There are also several disadvantages with oil-based muds. These include:

  • high initial costs. Often in an active drilling campaign, if certain depth intervals require an oil-based mud, the mud is stored and reused in different wells;
  • slow rates of penetration. Historically, the rate of penetration has been statistically slower for oil-based muds than it is for water-based muds. The rate of penetration is the speed at which the drilling process progresses (depth versus time) and is a function of many factors other than mud type, including: weight on bit, RPM, lithologies being drilled through, bit type, bit wear, etc.;
  • environmental concerns:
    • oil contamination of subsurface fresh water aquifers,
    • cleaning and disposal of oil contaminated rock cuttings;
  • kick detection. If gas enters the wellbore (a Kick), it may go into solution in the oil in deeper, higher pressure sections of the well and come out of solution closer to the surface;
  • formation evaluation. Some readings from well logs or core analysis may be sensitive to oil entering the formation of interest (for example, if oil from the oil-based mud enters the reservoir in the near-well vicinity, then tools used to detect oil saturation may read artificially high).

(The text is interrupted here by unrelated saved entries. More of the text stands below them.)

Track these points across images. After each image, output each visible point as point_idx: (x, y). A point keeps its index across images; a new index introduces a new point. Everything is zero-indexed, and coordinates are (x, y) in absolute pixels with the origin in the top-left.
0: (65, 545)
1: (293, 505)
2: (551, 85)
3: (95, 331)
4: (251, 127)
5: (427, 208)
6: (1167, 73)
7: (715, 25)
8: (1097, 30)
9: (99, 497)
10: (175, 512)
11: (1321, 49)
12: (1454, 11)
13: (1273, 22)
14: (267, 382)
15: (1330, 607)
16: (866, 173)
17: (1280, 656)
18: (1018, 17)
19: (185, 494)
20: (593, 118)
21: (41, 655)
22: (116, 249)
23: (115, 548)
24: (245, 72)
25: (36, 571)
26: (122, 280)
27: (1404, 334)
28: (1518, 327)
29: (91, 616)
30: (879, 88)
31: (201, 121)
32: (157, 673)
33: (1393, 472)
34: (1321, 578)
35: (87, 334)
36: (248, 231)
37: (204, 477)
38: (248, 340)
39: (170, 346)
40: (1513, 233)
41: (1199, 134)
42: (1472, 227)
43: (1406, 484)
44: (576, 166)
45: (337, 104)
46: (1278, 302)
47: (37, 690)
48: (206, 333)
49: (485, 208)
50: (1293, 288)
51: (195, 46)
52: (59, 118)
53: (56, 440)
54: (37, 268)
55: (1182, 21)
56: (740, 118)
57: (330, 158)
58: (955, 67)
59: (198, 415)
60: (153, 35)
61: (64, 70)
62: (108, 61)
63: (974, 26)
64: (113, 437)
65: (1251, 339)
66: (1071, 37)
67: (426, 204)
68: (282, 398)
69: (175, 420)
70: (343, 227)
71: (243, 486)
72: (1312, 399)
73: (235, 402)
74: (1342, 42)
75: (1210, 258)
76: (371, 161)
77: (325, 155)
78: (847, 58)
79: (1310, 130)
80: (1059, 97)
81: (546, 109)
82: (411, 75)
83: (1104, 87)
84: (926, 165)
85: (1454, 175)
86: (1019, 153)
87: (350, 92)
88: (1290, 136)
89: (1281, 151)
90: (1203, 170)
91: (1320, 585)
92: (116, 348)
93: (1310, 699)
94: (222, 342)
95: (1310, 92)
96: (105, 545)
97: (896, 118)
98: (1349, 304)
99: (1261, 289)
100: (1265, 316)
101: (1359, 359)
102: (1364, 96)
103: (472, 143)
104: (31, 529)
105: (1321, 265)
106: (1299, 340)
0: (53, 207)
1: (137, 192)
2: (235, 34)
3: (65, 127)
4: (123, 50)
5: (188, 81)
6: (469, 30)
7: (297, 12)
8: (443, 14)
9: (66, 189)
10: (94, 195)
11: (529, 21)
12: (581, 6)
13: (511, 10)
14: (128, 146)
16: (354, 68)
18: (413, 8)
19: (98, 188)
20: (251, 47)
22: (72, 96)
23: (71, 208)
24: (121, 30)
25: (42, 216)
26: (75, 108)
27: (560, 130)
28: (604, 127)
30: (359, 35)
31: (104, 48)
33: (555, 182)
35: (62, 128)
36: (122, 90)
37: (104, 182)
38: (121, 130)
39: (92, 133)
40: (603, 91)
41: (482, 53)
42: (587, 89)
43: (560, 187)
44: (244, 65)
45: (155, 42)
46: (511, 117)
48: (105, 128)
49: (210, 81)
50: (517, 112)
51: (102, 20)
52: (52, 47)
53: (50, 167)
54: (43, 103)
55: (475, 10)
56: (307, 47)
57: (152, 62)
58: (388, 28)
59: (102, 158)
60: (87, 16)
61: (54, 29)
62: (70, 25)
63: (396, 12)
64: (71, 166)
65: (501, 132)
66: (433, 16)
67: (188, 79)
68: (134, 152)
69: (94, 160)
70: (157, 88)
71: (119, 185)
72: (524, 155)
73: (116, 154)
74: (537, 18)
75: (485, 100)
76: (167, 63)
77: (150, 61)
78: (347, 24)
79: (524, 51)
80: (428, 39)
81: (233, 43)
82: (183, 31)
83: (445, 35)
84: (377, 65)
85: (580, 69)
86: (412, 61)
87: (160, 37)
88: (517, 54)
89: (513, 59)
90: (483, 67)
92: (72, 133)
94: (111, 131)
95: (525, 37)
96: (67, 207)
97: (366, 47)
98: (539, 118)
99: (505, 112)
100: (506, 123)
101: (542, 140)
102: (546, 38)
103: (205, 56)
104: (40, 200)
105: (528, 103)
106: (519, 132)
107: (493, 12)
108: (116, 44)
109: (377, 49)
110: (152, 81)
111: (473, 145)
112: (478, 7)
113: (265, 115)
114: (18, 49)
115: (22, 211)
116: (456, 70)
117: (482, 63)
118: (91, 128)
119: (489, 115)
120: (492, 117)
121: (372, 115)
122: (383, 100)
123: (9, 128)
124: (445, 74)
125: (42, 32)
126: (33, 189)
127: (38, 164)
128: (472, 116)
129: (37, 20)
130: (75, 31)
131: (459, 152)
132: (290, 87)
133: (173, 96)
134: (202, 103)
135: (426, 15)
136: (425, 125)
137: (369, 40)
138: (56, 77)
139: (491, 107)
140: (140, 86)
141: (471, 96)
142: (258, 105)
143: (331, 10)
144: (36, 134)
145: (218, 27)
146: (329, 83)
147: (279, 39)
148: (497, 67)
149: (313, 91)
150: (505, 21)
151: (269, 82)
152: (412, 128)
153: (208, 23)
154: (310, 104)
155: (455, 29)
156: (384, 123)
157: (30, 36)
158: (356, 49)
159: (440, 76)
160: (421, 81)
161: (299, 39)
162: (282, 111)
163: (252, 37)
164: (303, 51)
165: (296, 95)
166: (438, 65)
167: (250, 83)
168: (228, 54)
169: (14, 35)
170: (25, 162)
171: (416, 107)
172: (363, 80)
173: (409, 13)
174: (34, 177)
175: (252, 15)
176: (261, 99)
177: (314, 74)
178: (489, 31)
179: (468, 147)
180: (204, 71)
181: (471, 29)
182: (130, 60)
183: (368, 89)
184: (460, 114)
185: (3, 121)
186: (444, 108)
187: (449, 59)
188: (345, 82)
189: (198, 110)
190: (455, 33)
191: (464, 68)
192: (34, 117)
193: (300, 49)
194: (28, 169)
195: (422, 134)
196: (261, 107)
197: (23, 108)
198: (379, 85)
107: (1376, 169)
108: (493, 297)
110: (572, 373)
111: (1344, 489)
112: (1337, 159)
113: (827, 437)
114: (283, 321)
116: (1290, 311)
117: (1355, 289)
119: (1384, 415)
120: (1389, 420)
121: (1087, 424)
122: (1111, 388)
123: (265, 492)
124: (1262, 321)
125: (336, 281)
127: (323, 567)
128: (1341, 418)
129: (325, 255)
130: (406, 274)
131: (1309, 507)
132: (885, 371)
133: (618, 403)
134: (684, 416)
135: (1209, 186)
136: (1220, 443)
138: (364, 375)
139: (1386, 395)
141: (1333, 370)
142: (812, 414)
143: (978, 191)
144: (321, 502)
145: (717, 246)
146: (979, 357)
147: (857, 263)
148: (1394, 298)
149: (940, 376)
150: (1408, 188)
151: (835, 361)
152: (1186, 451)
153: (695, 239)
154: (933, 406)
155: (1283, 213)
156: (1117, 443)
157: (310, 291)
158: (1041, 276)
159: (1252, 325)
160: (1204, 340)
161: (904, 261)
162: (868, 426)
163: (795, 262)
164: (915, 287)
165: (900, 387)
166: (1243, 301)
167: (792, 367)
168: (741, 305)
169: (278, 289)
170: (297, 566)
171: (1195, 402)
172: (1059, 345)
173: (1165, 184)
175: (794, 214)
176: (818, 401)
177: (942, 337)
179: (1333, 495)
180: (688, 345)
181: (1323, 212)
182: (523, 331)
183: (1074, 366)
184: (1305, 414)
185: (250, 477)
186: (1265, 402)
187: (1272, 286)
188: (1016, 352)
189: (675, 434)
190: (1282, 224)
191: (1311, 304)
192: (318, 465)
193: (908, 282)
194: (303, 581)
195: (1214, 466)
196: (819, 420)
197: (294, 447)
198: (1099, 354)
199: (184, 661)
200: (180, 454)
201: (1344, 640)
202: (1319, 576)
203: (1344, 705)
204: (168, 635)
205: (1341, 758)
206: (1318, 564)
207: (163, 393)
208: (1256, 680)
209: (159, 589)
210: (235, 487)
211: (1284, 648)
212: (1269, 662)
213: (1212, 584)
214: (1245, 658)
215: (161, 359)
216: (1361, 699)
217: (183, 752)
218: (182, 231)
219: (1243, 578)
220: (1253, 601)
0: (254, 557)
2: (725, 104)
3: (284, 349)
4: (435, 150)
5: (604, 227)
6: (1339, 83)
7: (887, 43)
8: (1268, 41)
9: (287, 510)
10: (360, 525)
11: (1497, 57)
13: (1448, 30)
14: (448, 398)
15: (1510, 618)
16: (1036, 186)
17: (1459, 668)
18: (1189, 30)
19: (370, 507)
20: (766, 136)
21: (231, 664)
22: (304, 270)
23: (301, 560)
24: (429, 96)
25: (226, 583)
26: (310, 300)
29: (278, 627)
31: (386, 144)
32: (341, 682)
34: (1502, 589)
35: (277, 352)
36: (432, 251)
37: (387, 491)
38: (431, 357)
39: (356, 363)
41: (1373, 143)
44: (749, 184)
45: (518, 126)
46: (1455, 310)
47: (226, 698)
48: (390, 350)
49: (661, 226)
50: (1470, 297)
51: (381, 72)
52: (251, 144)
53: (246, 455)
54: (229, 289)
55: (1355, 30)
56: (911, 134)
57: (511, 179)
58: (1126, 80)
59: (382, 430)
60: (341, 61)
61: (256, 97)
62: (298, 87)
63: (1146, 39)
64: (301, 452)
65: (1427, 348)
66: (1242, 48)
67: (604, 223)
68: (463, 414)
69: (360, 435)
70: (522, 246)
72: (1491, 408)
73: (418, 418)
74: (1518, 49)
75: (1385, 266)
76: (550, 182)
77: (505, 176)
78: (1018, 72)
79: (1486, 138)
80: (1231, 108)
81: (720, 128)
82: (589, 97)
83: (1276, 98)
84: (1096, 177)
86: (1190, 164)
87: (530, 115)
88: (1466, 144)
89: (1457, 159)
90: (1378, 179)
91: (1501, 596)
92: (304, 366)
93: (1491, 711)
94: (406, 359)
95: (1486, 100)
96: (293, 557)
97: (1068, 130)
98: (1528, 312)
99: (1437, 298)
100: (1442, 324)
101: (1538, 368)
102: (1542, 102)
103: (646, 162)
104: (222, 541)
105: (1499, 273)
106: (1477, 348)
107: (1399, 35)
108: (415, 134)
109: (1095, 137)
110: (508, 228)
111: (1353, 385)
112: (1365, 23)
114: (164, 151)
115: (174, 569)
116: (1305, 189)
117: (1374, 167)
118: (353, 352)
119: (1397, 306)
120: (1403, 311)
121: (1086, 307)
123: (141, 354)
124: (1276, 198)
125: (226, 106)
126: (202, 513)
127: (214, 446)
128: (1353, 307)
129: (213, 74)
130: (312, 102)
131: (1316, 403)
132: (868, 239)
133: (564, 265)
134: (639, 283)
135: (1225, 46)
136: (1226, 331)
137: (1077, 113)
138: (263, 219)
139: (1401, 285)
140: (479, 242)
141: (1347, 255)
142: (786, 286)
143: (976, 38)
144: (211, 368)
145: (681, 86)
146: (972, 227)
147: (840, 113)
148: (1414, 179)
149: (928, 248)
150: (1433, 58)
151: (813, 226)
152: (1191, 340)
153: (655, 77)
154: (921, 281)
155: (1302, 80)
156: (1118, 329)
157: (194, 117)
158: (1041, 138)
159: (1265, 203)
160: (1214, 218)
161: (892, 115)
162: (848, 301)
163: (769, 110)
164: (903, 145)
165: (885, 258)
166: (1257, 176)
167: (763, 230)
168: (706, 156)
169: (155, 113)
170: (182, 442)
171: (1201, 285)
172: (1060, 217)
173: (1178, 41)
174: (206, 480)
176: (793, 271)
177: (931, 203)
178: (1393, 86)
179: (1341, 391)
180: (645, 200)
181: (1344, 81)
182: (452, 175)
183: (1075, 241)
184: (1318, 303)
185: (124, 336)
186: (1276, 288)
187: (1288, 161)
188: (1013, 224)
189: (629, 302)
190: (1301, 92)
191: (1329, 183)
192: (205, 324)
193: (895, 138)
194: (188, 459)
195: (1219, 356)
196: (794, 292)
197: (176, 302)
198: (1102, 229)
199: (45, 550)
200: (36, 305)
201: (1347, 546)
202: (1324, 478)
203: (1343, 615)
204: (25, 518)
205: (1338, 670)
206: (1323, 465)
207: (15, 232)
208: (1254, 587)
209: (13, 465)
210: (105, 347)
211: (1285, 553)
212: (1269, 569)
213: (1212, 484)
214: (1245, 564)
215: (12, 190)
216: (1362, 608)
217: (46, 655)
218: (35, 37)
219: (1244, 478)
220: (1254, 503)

Other drilling fluids currently in use that were listed earlier are foams and air. In the context of drilling fluids, foams have the consistency of shaving cream. Both foam and air drilling are used in hard rock regions, such as in the Rocky Mountains, where drill bits render the drill cuttings to dust. Thus, the foam or air only needs to lift this dust to the surface. Air drilling is always an environmentally friendly option if it is applicable because environmental contamination by air is never an issue.